In Gao et al. (Gao and Wang 2022) it was noted that the dogs in the study from China did not indicate on three separate samples provided by sample providers with a type of PD that is ascribed to a genetic mutation. In our study, it was also noted that none of the dogs indicated on a sample that was provided by a PD-positive donor who reported a GBA gene mutation. We also noted that the dogs in this study did not indicate on a prior confirmed canine-assessed sample from a sample donor who died within two weeks of providing an additional sample to the program. Samples from this donor had been provided to the dogs in prior instances and, in all previous cases, the dogs had indicated, as a group, that the sample was likely PD-positive. For the sample provided two weeks before death, none of the ten dogs in the round indicated a behavioral response to the sample. This would suggest that the target odor for this sample was not present immediately before the death of this sample donor. This could be due to the absence of target odor or qualitative difference in odor volume. Both possibilities require further investigation.

In Gao et al. (Gao and Wang 2022) the researchers used a determination of two of the three dogs providing a sensitive indication to a PD-donor sourced sample to determine the sample as “PD-positive” to assess the sensitivity accuracy of the dogs. In our study, no weighting was done based on the performance of the dogs. In cases where a sample donor had not been diagnosed by a neurologist or had been diagnosed for less than two years, the researchers required the sensitivity of 80% of the dogs in the first daily working session for that sample to receive a determination of PD-positive.

To the best of our knowledge, this is the first detection program and most comprehensive study to investigate the sensitivity of household companion dogs for the detection of PD. This study systematically considered factors that could affect canine detection outcomes including breed, training duration, attendance days, age, and environmental background. Despite these differences, the dogs, as a group, were consistent in their ability to distinguish between PD-positive and PD-negative samples with a sensitivity rate of 89% or higher.

This study serves to advance the field of canine detection of PD as follows:

  • Household-raised companion dogs of varying breeds and backgrounds can be used for PD detection, thus eliminating the need for the stewardship responsibility and expense of canine ownership by a detection program.

  • Household-raised companion dogs can be used to assess small sample sizes for PD odor detection provided they are worked within their physical limitations.

  • This study provides additional substantiating evidence for the presence of one or more volatile organic compounds obtained from sebum samples of PD-positive patients.

  • This study provides additional supporting evidence for the viability of canine detection of PD.

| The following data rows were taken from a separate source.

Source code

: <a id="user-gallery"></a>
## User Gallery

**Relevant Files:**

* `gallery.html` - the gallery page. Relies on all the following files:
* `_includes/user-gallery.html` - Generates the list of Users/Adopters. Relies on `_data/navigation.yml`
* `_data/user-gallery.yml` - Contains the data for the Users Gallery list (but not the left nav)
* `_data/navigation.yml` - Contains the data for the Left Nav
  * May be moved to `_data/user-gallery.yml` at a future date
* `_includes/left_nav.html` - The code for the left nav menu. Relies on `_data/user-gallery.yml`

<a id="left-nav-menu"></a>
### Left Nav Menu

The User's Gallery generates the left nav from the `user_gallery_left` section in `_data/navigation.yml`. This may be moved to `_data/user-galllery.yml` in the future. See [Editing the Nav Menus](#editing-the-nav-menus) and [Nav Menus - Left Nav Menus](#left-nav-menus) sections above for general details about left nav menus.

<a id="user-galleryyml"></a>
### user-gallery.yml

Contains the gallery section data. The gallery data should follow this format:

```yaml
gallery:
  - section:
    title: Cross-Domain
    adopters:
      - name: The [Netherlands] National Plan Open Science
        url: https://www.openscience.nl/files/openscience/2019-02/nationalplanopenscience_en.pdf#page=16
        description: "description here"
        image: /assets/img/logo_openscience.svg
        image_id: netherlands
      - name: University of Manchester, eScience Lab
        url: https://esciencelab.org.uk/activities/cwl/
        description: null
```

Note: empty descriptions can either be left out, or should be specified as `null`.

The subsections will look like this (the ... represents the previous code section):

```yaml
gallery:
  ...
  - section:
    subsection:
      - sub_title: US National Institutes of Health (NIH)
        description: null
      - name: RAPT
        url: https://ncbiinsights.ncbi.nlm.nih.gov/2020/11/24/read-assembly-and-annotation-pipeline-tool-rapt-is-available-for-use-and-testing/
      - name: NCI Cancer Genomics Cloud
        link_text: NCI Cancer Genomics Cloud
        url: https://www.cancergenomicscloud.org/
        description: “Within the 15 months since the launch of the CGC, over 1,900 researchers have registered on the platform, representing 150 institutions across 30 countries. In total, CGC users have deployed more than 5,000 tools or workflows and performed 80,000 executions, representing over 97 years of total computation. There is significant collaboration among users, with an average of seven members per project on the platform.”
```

This study demonstrates that companion dogs can detect a Parkinson’s-associated target odor, which likely exists as one or more volatile organic compound(s). Further investigation is necessary into whether any of volatile organic compounds that comprise the odor of Parkinson’s Disease are present within the scent signature in sebum of other neurological diseases, such as ALS, Huntington chorea, multiple sclerosis and Alzheimer’s Disease. The Manchester study cites the discovery of 500 compounds unique to PD-associated sebum samples (Sarkar et al. 2022; Walton-Doyle et al., preprint in 2023). If any of these volatile compounds are also present in the scent signature of other neurological diseases, the possibility exists for dogs, trained for PD-odor indication, to provide a generalized indication on other neurological diseases that share one or more of these VOCs. This possibility may be prevented by selecting and isolating a VOC, or VOCs, that only present in PD-associated odor, and training dogs on just this compound. With further investigation, this odor, or a compound(s) within this odor, could be an important biomarker for the early and non-invasive detection of prodromal Parkinson’s disease. If a biomarker can be isolated and reproduced in the form of a singular training aid for dogs, companion dogs could then become a useful, cost-effective, and widespread method of early detection of Parkinson’s disease.